If this exhibition has not been on your must-see list, there are just a few days for you to let just a few colours, grid paintings and luminous neon tubes put you into a meditative state. A calming and easy slide into 2014 for the eyes and soul, for example during the “Museumsnacht” (night of the museums) at Friday, January, 17.

The three artists are represented with major works from the Kunstmuseum’s permanent collection. These have been augmented by loans from major collections and museums in Europe and the USA. An intriguing work is lent by The Migros Museum for Contemporary Art in Zurich.

Piet Mondrian (1872-1944), most often recognized by his yellow, red, blue, black, white and grey grid paintings, opens the show. Barnett Newmann (1905-1970) reduces large paintings to one colour, creating a sublime sensation of immersion.

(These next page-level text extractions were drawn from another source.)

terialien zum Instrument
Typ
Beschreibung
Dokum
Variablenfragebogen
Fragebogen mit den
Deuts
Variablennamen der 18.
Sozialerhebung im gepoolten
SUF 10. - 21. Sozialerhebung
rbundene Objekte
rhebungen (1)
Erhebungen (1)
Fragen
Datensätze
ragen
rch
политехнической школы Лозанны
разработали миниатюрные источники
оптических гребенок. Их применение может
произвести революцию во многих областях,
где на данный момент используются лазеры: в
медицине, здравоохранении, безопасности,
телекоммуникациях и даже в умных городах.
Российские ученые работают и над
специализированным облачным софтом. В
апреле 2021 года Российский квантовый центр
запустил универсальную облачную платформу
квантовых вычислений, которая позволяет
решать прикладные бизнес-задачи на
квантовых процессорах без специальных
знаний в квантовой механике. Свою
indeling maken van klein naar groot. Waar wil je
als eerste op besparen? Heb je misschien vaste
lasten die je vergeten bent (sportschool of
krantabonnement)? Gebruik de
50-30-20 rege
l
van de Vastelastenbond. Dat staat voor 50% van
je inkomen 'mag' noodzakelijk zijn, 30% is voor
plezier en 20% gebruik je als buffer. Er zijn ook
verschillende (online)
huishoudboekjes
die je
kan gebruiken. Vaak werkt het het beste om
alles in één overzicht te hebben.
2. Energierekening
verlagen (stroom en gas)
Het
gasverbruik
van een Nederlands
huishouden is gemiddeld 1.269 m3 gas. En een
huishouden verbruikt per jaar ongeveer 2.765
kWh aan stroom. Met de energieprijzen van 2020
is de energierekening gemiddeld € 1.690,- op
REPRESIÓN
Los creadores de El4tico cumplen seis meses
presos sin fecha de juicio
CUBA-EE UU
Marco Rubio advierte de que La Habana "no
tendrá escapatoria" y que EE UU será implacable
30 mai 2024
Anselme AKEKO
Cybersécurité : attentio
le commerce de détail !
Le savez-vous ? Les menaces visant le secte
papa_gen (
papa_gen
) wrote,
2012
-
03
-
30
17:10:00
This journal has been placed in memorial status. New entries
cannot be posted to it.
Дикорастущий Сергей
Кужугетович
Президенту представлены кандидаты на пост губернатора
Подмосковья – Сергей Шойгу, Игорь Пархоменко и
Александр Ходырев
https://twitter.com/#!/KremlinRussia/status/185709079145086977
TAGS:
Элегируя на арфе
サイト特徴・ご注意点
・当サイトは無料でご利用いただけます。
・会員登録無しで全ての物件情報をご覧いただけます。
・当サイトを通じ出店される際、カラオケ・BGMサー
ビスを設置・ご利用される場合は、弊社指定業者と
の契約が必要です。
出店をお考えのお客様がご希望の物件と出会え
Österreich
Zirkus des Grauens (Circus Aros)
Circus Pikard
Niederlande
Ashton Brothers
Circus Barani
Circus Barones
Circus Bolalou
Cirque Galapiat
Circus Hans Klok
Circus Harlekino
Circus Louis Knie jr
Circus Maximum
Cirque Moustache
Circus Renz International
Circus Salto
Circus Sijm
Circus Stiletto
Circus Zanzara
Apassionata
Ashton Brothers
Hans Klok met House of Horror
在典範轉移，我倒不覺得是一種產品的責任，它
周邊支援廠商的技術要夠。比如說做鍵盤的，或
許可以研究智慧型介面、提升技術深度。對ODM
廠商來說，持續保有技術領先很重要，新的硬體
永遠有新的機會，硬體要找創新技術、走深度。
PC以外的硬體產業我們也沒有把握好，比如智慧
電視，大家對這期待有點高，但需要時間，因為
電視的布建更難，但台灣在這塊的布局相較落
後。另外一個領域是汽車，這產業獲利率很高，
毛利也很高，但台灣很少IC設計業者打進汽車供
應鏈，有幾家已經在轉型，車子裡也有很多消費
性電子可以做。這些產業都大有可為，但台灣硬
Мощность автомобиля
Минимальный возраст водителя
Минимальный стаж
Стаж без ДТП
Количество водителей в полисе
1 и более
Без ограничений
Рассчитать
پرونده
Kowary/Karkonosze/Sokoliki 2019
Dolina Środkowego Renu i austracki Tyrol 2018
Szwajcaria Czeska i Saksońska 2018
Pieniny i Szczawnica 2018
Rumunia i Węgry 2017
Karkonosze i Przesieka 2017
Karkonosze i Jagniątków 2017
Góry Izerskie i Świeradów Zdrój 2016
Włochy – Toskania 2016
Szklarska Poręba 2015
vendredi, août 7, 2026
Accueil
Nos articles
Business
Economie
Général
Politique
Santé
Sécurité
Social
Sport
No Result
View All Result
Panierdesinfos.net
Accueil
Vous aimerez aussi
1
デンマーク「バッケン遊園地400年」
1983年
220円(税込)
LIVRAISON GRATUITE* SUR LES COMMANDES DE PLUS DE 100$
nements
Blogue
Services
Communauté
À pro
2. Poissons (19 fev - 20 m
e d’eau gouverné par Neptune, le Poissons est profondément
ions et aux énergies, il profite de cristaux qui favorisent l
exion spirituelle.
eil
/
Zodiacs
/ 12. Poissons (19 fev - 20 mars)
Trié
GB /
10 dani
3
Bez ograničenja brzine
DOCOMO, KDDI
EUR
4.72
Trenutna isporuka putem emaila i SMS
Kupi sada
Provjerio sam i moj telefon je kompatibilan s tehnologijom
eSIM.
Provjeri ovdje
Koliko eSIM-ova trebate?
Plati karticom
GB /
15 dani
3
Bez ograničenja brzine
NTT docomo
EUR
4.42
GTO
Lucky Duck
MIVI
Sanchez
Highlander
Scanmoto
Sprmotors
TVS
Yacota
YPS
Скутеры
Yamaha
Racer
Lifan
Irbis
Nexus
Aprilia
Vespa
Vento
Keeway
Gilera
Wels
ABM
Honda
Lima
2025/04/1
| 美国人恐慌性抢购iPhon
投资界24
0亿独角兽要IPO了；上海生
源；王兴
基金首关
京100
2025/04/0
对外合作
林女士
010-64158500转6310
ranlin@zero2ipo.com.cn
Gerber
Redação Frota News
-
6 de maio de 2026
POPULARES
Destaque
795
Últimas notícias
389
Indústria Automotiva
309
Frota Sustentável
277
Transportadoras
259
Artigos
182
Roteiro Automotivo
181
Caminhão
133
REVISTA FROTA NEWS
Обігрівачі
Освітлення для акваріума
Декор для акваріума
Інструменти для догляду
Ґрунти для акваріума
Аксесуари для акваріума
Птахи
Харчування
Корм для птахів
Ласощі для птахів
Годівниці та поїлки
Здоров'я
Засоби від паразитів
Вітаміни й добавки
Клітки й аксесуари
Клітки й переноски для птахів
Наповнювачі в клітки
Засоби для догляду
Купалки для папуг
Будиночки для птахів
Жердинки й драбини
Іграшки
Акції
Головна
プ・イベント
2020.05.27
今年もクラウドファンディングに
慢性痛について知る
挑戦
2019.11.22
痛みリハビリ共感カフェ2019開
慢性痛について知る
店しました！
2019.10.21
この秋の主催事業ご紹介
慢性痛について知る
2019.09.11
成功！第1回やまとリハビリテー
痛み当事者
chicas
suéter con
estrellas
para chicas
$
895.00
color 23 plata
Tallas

Dan Flavin (1933-1996) opted for everyday fluorescent tubes as his media. The works are hypnotising.

Another plus for the Kunstmuseum is the permanent green, blue, pink and yellow neon-tube installation that Dan Flavin placed in the four corners of the courtyard in 1975. It has been a mystery to many people why they are known as “in memory of Urs Graf”, a Swiss artist and engraver (c. 1485-1529). However, this refers to the rich representation of this rather wild individual at the Museum. On an overcast day, or at night, the softness of the lights magically turn the space into gentleness.